§ Énoncé
Recopiez fidèlement le passage du texte de la page situé entre « Il a été souligné » et « machine hors sol. », ces deux extrémités comprises.

§ Texte de la page
○ ○ ○ ○
Il a été souligné à juste titre que nombre des dispositions de la loi tendant à la simplification ou à de nouvelles organisations ne tombaient pas du ciel mais émanaient en fait des praticiens eux-mêmes. On ne saurait en effet oublier qu’un ministère, qui est à ce point autoadministré, où le cabinet et les directions sont essentiellement constitués de magistrats qui viennent et retourneront dans les juridictions, peut difficilement être taxé de machine hors sol.

La décision du Conseil constitutionnel et, avant elle, l’avis du Conseil d’État sur le projet témoignent de ce qu’à l’exception de quelques dispositions de procédure pénale qui étaient plus réclamées par la police que par les magistrats, le projet de loi soulevait des questions qui relèvent moins de l’ordre constitutionnel que de la conception que les uns et les autres se font de la nouvelle gestion publique. Ce qui explique que les auteurs de la saisine du Conseil constitutionnel aient échoué à habiller en critique constitutionnelle des oppositions à des choix qui relèvent en réalité de conceptions sur ce que doit être selon eux l’administration de la justice.
○ ○ ○ ○
§ Données fournies
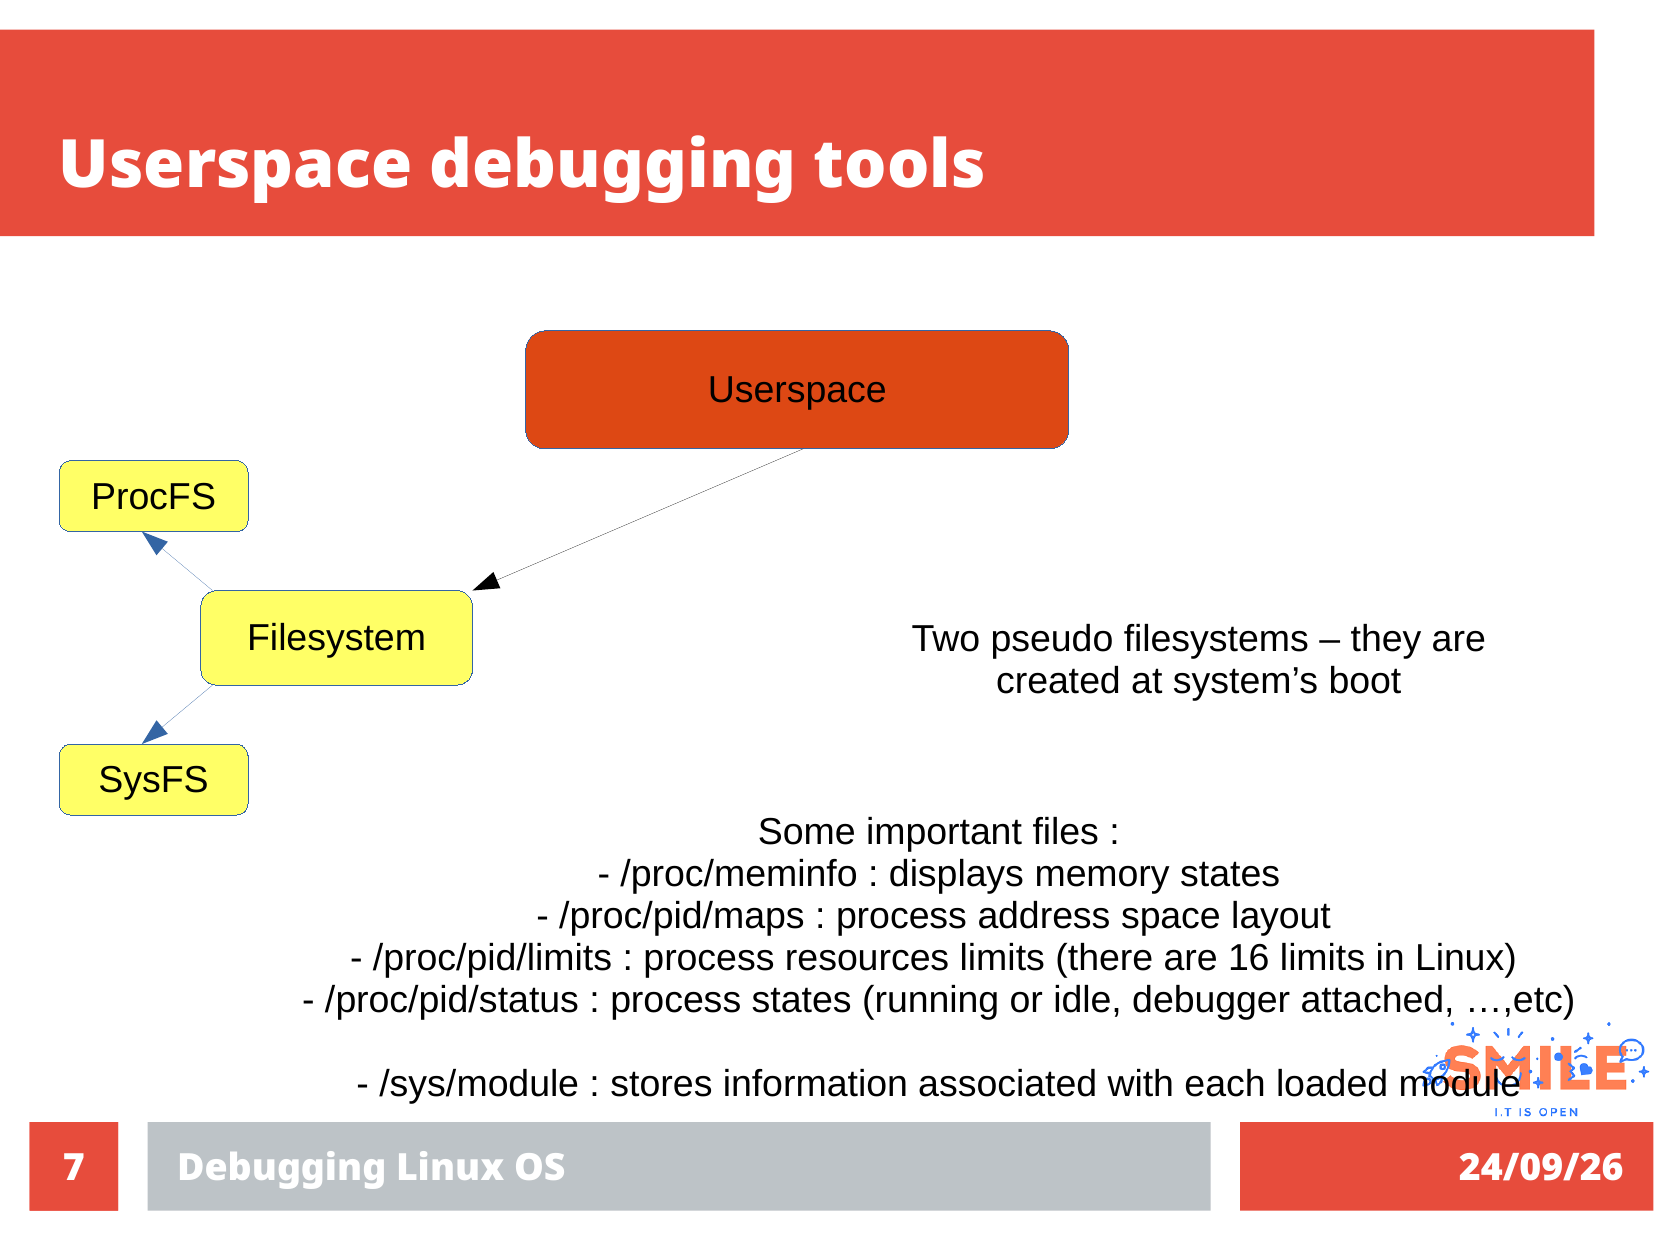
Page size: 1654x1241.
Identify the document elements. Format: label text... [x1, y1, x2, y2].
○ ○ ○ ○
§ Corrigé
Il a été souligné à juste titre que nombre des dispositions de la loi tendant à la simplification ou à de nouvelles organisations ne tombaient pas du ciel mais émanaient en fait des praticiens eux-mêmes. On ne saurait en effet oublier qu’un ministère, qui est à ce point autoadministré, où le cabinet et les directions sont essentiellement constitués de magistrats qui viennent et retourneront dans les juridictions, peut difficilement être taxé de machine hors sol.